A network outage or some other issue causes the HDFS Handler process to abend.
In each of these scenarios it is possible for the HDFS Handler to end without explicitly closing the HDFS write stream and finalizing the writing block. HDFS in its internal process will ultimately recognize that the write stream has been broken and HDFS will finalize the write block. However, in this scenario, users may experience a short term delay before the HDFS process finalizes the write block.
It is considered a Big Data best practice for the HDFS cluster to operate on dedicated servers called cluster nodes. Edge nodes are server machines that host the applications to stream data to and retrieve data from the HDFS cluster nodes.
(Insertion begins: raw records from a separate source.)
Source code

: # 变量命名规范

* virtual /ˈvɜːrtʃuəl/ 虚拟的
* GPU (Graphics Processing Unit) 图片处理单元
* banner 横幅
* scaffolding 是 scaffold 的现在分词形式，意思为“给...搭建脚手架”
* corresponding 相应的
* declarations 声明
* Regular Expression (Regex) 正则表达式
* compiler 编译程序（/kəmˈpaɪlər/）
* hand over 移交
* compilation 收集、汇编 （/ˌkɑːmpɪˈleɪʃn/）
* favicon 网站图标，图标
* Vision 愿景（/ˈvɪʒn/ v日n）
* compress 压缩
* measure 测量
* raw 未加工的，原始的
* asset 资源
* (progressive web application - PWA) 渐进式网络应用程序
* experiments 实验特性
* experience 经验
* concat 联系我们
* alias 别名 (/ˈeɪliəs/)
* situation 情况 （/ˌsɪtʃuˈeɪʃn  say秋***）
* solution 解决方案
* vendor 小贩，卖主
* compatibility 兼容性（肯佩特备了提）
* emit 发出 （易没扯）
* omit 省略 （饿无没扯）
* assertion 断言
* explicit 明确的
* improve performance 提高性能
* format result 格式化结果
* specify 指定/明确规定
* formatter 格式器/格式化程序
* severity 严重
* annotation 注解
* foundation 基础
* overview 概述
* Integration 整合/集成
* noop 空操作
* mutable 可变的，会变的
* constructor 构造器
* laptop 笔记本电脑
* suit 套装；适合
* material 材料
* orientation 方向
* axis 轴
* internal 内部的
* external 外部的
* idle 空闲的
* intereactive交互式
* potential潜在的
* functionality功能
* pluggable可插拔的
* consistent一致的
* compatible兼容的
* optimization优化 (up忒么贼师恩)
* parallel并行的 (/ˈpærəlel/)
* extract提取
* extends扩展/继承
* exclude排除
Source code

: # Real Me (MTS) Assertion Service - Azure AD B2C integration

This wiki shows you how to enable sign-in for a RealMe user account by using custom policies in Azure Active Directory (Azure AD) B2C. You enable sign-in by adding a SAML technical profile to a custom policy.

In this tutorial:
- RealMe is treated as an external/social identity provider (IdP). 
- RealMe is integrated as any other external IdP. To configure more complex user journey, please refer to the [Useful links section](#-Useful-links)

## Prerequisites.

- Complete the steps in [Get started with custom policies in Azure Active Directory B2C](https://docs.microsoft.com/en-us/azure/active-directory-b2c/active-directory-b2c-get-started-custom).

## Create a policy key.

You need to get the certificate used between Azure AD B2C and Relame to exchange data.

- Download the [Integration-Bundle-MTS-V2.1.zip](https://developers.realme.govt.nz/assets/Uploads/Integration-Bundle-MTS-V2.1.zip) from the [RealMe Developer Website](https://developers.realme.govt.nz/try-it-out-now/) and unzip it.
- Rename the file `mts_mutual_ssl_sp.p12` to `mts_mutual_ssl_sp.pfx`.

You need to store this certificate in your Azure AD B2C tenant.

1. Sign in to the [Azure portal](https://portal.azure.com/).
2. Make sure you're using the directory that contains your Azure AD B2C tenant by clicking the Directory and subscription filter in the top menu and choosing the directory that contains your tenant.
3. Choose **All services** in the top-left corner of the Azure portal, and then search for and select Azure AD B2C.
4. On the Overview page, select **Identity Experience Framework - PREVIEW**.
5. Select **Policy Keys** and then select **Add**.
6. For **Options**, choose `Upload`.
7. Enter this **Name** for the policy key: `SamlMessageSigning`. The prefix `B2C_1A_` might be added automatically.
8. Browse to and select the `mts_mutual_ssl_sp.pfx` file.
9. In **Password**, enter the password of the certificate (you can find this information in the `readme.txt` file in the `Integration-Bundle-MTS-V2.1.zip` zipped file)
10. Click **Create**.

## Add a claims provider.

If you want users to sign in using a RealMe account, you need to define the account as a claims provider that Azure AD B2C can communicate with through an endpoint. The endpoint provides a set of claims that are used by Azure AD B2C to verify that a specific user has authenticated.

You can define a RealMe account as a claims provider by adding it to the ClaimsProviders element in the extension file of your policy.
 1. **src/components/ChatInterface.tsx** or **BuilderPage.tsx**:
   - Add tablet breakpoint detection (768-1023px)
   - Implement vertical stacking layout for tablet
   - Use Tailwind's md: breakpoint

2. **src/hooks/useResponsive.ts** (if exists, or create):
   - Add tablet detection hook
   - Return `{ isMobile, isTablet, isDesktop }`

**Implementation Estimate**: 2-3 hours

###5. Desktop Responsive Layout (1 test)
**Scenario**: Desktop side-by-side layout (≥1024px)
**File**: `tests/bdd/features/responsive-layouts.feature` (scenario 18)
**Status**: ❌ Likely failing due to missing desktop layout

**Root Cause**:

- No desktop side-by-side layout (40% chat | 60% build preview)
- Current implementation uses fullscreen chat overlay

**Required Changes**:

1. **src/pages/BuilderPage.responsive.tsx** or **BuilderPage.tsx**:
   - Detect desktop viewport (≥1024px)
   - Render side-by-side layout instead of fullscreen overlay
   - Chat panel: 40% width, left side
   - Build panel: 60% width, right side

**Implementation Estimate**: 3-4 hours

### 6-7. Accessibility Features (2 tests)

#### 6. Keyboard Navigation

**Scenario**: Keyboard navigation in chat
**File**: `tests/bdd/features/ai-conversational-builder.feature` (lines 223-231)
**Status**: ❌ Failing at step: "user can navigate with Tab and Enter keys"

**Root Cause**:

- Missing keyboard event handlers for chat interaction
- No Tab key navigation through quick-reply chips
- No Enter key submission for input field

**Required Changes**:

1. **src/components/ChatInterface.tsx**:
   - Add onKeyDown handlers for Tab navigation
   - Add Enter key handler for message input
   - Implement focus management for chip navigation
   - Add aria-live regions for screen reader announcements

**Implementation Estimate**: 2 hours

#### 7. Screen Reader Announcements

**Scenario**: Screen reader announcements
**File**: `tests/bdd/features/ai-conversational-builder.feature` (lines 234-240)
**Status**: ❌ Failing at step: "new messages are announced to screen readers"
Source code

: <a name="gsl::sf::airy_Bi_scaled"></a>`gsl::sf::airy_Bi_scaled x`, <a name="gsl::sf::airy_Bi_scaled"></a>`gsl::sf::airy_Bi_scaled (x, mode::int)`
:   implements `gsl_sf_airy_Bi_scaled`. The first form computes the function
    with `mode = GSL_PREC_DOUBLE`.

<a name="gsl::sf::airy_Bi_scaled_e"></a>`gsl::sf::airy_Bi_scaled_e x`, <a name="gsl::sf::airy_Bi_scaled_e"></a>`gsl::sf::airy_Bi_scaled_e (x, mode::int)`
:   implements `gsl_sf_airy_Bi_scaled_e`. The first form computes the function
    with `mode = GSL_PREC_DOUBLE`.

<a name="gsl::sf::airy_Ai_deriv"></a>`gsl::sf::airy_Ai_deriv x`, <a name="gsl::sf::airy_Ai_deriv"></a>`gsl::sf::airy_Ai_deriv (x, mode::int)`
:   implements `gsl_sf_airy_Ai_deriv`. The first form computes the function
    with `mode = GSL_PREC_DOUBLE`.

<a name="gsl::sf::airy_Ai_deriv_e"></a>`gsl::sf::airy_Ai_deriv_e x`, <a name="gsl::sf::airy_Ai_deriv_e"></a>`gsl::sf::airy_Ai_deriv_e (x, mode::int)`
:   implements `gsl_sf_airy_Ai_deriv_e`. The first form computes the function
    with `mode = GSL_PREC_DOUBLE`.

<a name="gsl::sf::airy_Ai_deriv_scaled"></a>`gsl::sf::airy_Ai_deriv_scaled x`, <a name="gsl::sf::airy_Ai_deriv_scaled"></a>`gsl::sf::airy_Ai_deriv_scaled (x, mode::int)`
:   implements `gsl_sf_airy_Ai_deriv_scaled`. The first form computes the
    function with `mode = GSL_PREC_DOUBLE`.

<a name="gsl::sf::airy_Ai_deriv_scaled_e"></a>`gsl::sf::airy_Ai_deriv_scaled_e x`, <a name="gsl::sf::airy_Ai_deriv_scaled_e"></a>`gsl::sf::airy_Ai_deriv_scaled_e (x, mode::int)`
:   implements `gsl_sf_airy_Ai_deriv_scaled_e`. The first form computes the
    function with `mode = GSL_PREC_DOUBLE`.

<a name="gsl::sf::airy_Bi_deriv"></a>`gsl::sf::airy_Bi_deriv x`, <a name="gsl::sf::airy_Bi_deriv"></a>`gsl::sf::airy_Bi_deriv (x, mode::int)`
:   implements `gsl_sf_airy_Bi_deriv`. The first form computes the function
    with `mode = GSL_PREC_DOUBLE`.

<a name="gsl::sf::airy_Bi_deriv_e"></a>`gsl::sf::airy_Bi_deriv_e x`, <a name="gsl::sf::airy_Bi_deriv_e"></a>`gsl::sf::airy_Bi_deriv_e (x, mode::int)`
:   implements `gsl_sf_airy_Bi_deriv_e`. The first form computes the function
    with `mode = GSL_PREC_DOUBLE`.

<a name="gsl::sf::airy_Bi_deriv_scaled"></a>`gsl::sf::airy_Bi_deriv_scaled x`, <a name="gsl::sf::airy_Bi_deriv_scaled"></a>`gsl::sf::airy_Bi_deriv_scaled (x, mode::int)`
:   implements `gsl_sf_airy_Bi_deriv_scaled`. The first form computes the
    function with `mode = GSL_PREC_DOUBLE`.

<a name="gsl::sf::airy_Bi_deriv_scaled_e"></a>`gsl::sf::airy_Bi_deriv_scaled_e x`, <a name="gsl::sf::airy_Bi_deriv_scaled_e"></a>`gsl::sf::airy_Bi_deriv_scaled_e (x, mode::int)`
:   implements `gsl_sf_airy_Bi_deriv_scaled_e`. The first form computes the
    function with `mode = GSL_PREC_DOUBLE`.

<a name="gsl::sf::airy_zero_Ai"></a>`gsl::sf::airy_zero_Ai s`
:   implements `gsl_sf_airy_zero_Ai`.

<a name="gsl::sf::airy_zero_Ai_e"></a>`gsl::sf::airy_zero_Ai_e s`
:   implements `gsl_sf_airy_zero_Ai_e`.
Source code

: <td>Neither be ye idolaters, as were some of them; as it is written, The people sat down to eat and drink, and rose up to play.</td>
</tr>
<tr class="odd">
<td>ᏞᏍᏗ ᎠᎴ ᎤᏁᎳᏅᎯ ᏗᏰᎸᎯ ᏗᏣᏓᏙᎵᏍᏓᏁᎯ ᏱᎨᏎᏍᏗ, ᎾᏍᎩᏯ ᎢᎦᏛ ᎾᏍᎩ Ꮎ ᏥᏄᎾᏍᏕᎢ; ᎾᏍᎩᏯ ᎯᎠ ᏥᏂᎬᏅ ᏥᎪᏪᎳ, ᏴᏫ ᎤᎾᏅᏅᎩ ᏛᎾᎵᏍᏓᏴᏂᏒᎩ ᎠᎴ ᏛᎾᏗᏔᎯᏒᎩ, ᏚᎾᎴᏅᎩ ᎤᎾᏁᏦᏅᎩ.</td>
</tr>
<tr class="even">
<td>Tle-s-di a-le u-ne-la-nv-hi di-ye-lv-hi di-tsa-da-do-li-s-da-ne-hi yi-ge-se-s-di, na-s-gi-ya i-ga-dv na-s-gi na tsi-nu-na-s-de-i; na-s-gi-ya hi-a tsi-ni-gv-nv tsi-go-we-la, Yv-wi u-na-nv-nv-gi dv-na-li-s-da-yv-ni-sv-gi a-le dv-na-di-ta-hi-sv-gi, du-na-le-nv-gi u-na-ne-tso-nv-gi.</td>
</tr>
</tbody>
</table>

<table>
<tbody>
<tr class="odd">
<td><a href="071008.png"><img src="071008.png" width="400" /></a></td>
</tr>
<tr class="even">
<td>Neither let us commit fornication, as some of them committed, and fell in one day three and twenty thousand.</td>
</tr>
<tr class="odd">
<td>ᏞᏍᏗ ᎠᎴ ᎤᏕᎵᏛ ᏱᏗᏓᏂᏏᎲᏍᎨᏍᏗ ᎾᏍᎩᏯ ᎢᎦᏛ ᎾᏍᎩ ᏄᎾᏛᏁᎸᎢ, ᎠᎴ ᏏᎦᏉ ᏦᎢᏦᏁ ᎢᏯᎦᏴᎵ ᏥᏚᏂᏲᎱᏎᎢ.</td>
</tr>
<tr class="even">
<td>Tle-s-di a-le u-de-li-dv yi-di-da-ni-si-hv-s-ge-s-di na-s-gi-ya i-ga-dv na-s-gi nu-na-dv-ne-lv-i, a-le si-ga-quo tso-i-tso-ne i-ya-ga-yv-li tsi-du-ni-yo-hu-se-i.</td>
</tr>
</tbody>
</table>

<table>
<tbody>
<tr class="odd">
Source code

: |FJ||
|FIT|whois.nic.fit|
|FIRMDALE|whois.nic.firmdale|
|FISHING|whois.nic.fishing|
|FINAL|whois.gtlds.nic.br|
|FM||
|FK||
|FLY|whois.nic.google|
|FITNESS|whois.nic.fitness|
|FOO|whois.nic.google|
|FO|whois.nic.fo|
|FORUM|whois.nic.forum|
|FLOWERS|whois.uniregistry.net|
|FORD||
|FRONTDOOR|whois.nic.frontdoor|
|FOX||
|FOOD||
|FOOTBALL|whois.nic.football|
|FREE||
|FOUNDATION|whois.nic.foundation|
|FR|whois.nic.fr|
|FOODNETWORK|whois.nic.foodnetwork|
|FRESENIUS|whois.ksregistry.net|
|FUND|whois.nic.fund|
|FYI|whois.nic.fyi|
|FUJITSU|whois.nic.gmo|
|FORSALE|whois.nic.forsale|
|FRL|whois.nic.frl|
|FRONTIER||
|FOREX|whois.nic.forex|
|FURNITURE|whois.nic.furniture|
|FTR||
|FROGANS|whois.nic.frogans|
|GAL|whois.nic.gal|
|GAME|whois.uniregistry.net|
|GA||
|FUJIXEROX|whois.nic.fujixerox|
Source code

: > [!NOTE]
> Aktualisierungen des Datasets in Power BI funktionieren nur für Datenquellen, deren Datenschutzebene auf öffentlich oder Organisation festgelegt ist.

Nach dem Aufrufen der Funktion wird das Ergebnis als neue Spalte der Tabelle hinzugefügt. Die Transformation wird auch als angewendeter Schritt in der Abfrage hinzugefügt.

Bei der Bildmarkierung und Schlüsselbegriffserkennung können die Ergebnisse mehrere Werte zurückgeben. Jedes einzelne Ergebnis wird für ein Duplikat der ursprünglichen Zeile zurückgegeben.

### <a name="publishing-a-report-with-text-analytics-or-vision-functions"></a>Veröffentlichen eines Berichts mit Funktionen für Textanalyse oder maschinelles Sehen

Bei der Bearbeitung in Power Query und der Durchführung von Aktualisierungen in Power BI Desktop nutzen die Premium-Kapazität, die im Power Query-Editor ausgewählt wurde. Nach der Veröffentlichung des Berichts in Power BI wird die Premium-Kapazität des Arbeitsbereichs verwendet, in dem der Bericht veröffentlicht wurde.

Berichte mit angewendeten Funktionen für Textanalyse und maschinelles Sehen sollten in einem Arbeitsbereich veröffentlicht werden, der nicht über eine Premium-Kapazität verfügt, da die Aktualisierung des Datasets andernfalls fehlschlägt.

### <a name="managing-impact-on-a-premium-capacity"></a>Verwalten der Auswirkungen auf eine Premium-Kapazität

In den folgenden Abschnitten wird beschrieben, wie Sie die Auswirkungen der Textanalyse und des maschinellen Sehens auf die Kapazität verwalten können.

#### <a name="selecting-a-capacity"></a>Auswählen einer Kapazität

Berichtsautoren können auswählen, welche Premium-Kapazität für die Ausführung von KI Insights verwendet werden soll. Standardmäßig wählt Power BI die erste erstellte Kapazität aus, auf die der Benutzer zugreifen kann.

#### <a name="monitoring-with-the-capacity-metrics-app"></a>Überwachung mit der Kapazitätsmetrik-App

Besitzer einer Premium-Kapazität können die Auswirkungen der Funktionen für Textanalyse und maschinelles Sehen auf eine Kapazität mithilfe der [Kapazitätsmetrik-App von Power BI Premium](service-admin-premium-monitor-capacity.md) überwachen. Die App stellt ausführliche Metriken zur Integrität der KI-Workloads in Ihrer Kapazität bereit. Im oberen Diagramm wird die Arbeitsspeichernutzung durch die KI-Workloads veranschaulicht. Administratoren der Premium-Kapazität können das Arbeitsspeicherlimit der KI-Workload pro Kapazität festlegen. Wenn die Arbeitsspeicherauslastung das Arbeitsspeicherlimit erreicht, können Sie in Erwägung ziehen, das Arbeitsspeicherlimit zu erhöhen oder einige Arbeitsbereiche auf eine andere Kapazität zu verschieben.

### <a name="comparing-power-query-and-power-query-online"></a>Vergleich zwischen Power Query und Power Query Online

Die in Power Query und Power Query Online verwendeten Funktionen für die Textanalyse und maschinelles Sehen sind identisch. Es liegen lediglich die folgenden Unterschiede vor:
This physical architecture delineation between the HDFS cluster nodes and the edge nodes provides a number of benefits including the following:
The HDFS cluster nodes are not competing for resources with the applications interfacing with the cluster.
HDFS cluster nodes and edge nodes likely have different requirements. This physical topology allows the appropriate hardware to be tailored to the specific need.
It is a best practice for the HDFS Handler to be installed and running on an edge node and streaming data to the HDFS cluster using network connection. The HDFS Handler can run on any machine that has network visibility to the HDFS cluster. The installation of the HDFS Handler on an edge node requires that the core-site.xml
files and the dependency jars be copied to the edge node so that the HDFS Handler can access them. The HDFS Handler can also run collocated on a HDFS cluster node if required.